Fitness Cost of SCCmec and Methicillin Resistance Levels in Staphylococcus aureus
Miriam Ender, Nadine McCallum, Rajan Adhikari,
and Brigitte Berger-Bächi*
Department of Medical Microbiology, University of Zürich, Zürich, Switzerland
Received 20 October 2003/
Returned for modification 23 January 2004/
Accepted 21 February 2004

ABSTRACT
Transformation of a type I SCC
mec element into
Staphylococcus aureus yielded highly oxacillin-resistant transformants with
a reduced growth rate. Faster-growing variants could again be
selected at the cost of reduced resistance levels, demonstrating
an inverse correlation between oxacillin resistance levels and
growth rate.

TEXT
The development of antibiotic resistance in bacteria through
either the acquisition of resistance elements or mutation often
occurs at the cost of reduced fitness and may result in a decreased
bacterial growth rate (
1). Evolution in the natural or the clinical
environment usually selects for fitter variants, which compensate
for the cost of resistance through the development of secondary
mutations or the loss of the resistance (
10).
Methicillin resistance in methicillin-resistant Staphylococcus aureus (MRSA) is mediated by the acquisition of the SCCmec element, which integrates in a site-specific manner into the staphylococcal genome (7). Besides the mecA gene, which codes for a penicillin-binding protein (PBP) with a low affinity to ß-lactams, it harbors a variable set of genes unrelated to methicillin resistance and serves as an integration site for various other resistance determinants, transposons, and plasmids. Establishment of the SCCmec element in staphylococci theoretically encounters two main obstacles: one is the cost of maintenance of a relatively large additional element, of which only the mecA gene is essential for resistance; the second is the accommodation of the new PBP 2a into the staphylococcal cell wall synthesis complex. Initially, when PBP 2a enters a naïve S. aureus strain and in the absence of ß-lactam pressure, PBP 2a is not beneficial and the cells select against its production (8). The ability of S. aureus to accommodate SCCmec and/or to functionally integrate PBP 2a differs from strain to strain, resulting in a wide range of resistance levels (3). Irrespective of their original oxacillin resistance levels, MRSA strains are resistant to all ß-lactam antibiotics due to their ability to segregate highly resistant variants. Multiple different mutations may lead to high levels of resistance (for reviews, see references 13 and 14), but few of them have been identified (4, 9).
┄┄┄┄┄┄┄┄┄┄┄┄┄┄┄┄┄┄┄┄
* _Exercises to complete_:
(a) From the text on the fitness cost of SCCmec, what are the answers to these?
(i) What did the faster-growing variants lose in return for their faster growth?
(ii) What does the mecA gene code for?
(iii) In which department and university was the work done?
(b) Could you go on with the text on the fitness cost of SCCmec, picking up after its last sentence?
You won't need the entries that follow to do anything here.
┄┄┄┄┄┄┄┄┄┄┄┄┄┄┄┄┄┄┄┄
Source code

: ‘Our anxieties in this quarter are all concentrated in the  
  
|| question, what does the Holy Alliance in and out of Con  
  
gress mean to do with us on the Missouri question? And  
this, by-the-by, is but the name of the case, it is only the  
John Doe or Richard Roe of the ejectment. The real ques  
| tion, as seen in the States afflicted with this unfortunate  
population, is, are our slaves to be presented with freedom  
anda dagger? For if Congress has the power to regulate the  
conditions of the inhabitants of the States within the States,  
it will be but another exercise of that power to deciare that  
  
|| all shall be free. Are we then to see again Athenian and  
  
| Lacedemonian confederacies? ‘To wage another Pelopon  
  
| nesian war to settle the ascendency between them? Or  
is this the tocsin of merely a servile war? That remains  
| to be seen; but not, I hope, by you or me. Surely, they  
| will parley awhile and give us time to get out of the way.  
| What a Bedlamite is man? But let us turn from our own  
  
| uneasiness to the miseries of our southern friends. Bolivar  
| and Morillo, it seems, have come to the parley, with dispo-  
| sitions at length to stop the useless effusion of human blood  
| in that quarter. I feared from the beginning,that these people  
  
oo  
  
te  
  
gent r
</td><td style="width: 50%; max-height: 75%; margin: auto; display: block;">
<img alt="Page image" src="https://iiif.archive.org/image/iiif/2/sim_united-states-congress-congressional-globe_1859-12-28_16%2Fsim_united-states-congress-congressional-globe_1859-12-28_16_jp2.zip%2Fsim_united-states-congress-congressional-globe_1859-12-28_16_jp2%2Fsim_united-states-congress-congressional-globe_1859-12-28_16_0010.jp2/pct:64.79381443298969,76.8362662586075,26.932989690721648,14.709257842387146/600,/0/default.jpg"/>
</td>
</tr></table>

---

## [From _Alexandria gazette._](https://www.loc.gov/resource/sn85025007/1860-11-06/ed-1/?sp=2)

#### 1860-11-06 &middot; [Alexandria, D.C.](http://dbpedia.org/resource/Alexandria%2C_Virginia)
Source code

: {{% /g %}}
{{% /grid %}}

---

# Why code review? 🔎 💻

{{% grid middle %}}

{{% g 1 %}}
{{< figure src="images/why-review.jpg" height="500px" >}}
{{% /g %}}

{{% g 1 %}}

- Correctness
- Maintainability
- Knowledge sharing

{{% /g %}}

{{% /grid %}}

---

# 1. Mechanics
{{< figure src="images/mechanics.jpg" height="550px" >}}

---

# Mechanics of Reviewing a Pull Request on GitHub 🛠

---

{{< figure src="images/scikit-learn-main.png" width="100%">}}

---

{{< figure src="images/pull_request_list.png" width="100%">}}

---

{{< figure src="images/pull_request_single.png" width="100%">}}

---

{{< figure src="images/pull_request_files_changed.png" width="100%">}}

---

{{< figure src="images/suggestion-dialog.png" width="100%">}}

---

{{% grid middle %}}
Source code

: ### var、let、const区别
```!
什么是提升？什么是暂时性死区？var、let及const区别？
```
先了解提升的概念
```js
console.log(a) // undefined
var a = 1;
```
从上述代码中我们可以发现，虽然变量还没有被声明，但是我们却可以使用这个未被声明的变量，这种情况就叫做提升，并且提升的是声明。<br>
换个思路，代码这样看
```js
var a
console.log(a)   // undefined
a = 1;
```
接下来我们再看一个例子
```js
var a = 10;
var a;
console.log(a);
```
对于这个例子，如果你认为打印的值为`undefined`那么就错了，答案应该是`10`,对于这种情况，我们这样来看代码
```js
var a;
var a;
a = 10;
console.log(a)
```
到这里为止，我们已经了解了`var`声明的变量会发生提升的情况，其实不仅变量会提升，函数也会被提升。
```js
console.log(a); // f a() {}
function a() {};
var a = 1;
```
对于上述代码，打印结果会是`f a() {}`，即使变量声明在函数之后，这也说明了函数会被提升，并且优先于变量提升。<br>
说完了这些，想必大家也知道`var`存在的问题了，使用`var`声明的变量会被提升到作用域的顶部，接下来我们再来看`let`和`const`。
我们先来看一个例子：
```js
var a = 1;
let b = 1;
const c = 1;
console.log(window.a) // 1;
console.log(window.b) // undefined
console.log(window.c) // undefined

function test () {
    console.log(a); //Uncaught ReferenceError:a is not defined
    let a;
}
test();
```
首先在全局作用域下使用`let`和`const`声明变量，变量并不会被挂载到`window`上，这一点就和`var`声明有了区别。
┄┄┄┄┄┄┄┄┄┄┄┄┄┄┄┄┄┄┄┄
* _Per-task answers_:
(a)
(i) They showed reduced resistance levels.
(ii) A penicillin-binding protein (PBP) with a low affinity to ß-lactams.
(iii) The Department of Medical Microbiology at the University of Zürich.

(b)
Our goal was to measure the in vitro cost of SCCmec on fitness by monitoring changes in growth rates. We transformed naïve, susceptible strain BB255, a derivative of the widely used strain NCTC8325 (6), by the CaCl2 method (2) with DNA originating from an MRSA strain containing a type I SCCmec element. The transformants were selected on plates containing 4 µg of cefoxitin per ml. Resistance tests were performed according to the recommendations of the National Committee for Clinical Laboratory Standards (11). The transformants were highly oxacillin resistant (MICs, 512 µg/ml). The stability of the high-level-methicillin-resistance phenotype of representative strain RA120 was tested by dilution of an RA120 culture and subsequent regeneration from single cells in nonselective medium, which demonstrated that the high-level-resistance phenotype was not an induction phenomenon resulting from selection on cefoxitin.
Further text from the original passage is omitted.